This is imported from https://github.com/dmlc/tvm/issues/2924
I am recently trying to test GluonCV models with TVM deployment, and I met an unexpected performance issue.
Specifically I try to run a CV model with input from frames in a video. I use OpenCV to read each frame.
OpenCV is fast
Here’s a piece of code that reads each frame and switch the Blue and Red channels:
import time
import cv2
cap = cv2.VideoCapture('demo_video.mp4')
for i in range(30):
tic = time.time()
ret, frame = cap.read()
frame = cv2.cvtColor(frame, cv2.COLOR_BGR2RGB)
time_diff = time.time() - tic
if i > 10:
print(int(time_diff*1000))
cap.release()
The output should be around 1~3 ms per cycle. This is fast as expected.
TVM + OpenCV is slow
Now, lets add some TVM code into it.
import time
import cv2
import tvm
from tvm.relay.testing.config import ctx_list
from tvm import relay
from tvm.contrib import graph_runtime
net, params = relay.testing.resnet.get_workload(
num_layers=18, batch_size=1, image_shape=(3, 224, 224))
with relay.build_config(opt_level=3):
graph, lib, params = relay.build(net, 'llvm', params=params)
cap = cv2.VideoCapture('demo_video.mp4')
for i in range(20):
tic = time.time()
ret, frame = cap.read()
frame = cv2.cvtColor(frame, cv2.COLOR_BGR2RGB)
time_diff = time.time() - tic
if i > 10:
print(int(time_diff*1000))
cap.release()
Note: The compiled TVM model is not even executed.
The result is 51 ms per cycle, which is extremely slower than the first case.
TVM + Numpy is fast
I replace the cvtColor
call by the equivalent numpy implementation:
import time
import cv2
import tvm
from tvm.relay.testing.config import ctx_list
from tvm import relay
from tvm.contrib import graph_runtime
net, params = relay.testing.resnet.get_workload(
num_layers=18, batch_size=1, image_shape=(3, 224, 224))
with relay.build_config(opt_level=3):
graph, lib, params = relay.build(net, 'llvm', params=params)
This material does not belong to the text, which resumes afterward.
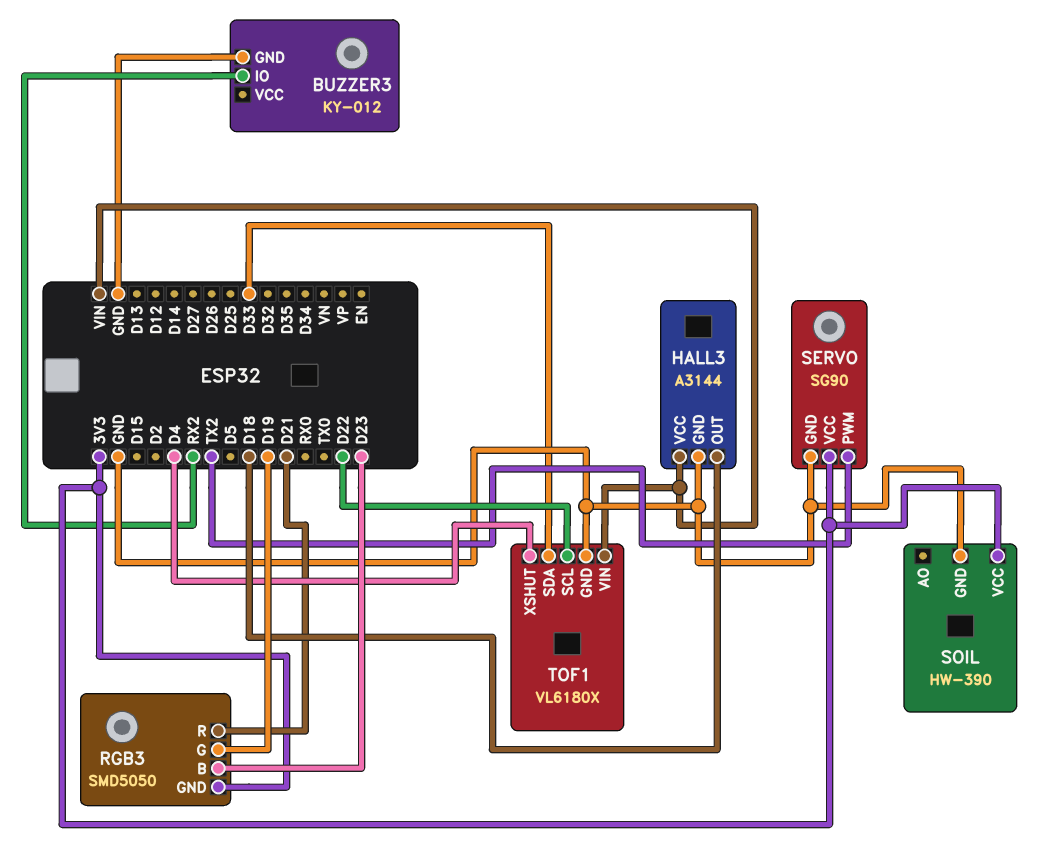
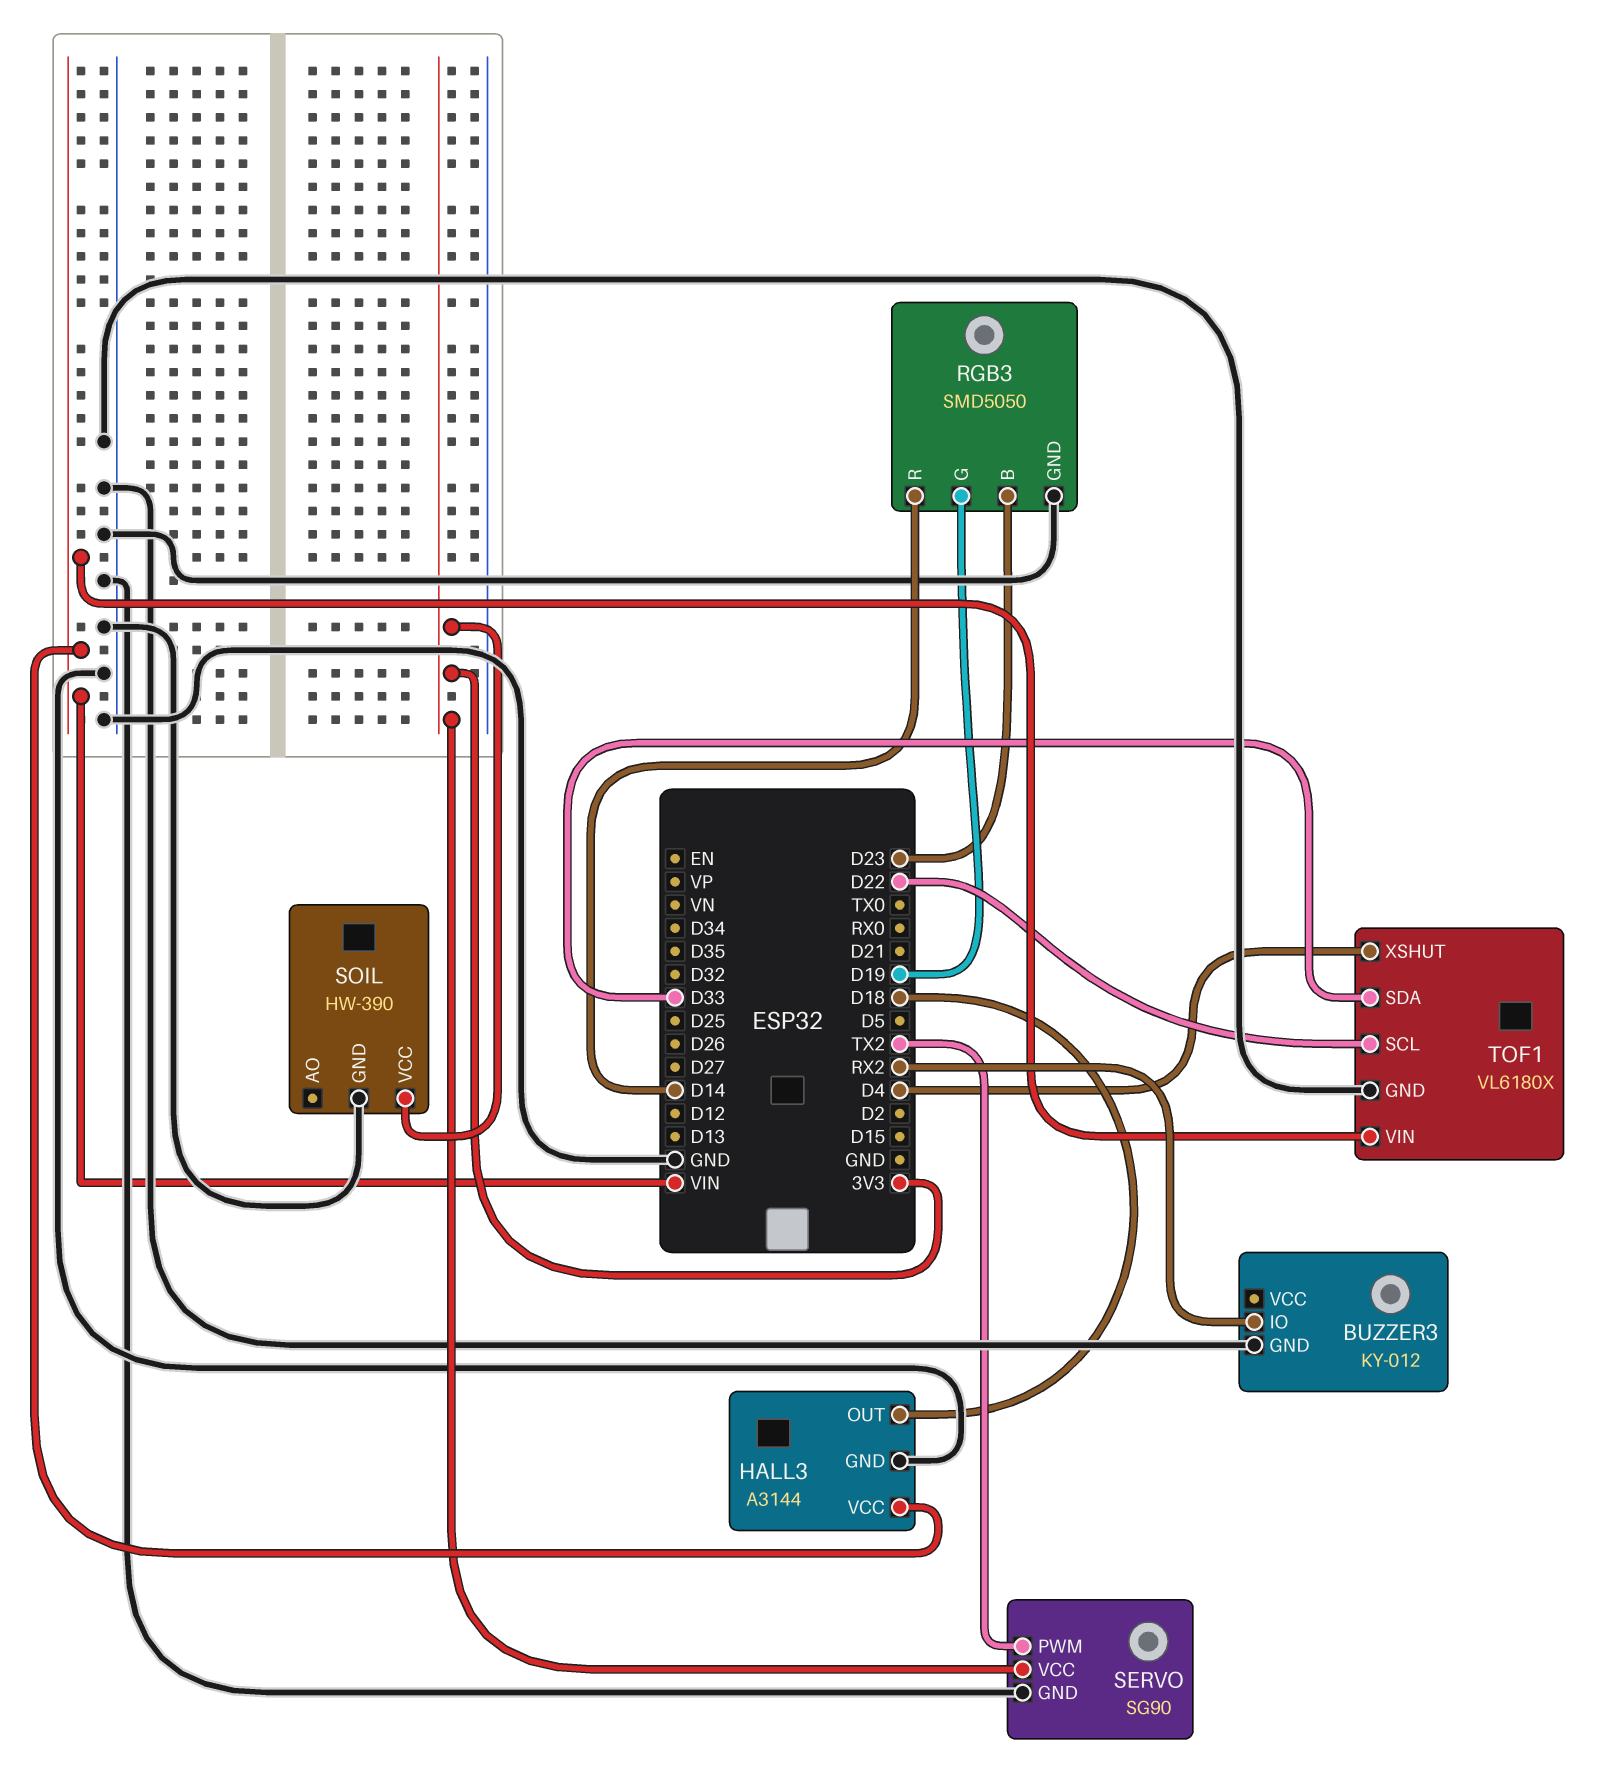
RGB3 pin GND: 3V3 -> GND
RGB3 pin R: D21 -> D14

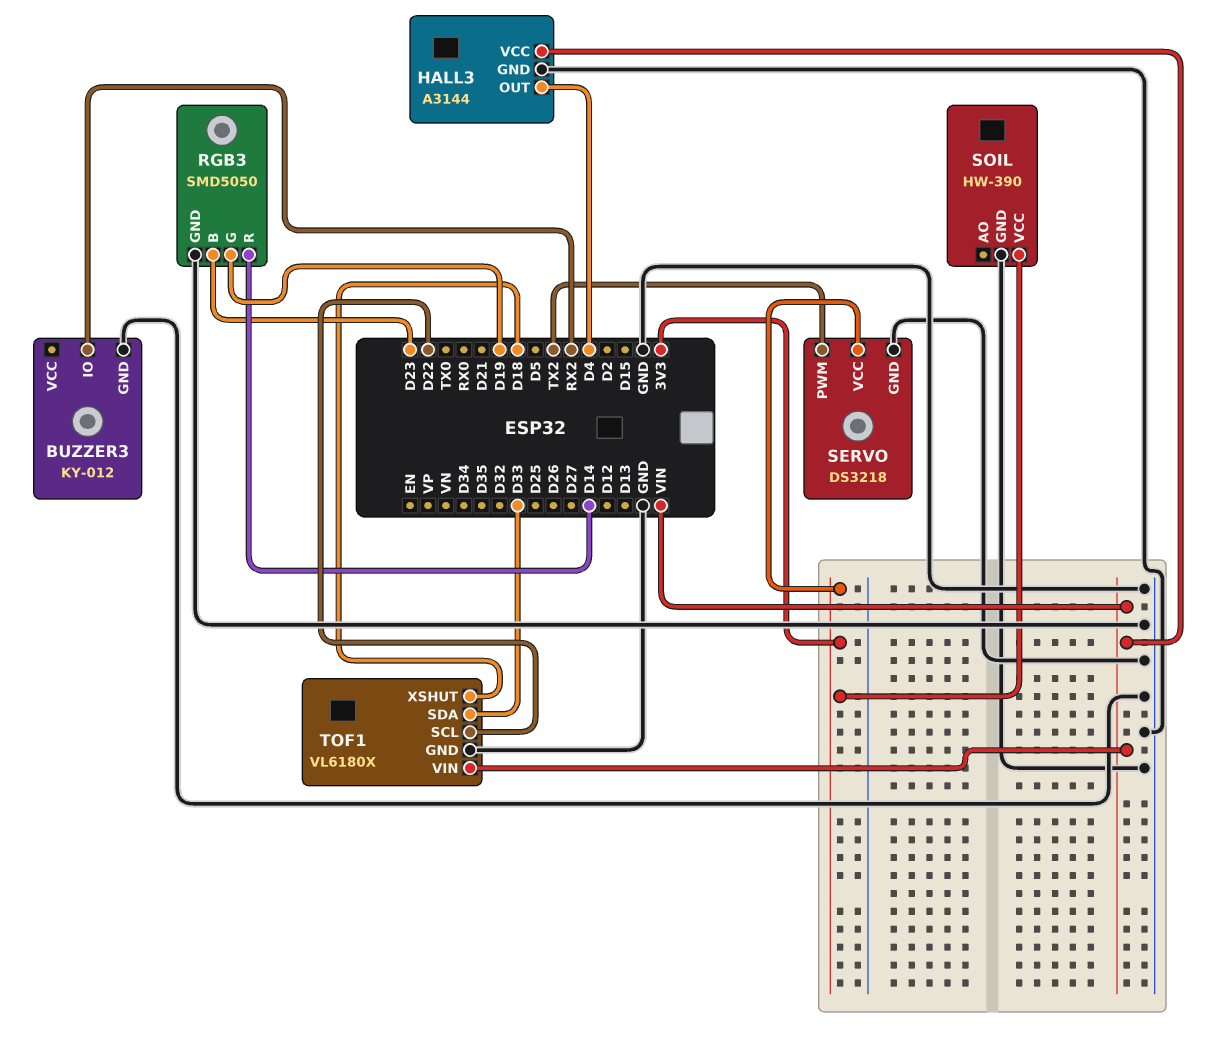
HALL3 pin OUT: D18 -> D4
SERVO: SG90 -> DS3218
TOF1 pin XSHUT: D4 -> D18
cap = cv2.VideoCapture('demo_video.mp4')
for i in range(20):
tic = time.time()
ret, frame = cap.read()
frame[:,:,(2,1,0)] = frame[:,:,(0,1,2)]
time_diff = time.time() - tic
if i > 10:
print(int(time_diff*1000))
cap.release()
And the speed resumes to be 3~4 ms per cycle. Here speed being 4 ms other than 2 ms is because that cvtColor
is expected to be more efficient than the numpy indexing. However TVM has an implicit negative effect on the performance thus “boosts” cvtColor
up to 50 ms.
Environments:
OS: Ubuntu 16.04
cv2: pip install opencv-python
(4.0.0.21)
tvm: master at dfe4c466
hardware: AWS C5.18x Instance
data: I believe you can reproduce it with an arbitrary input video.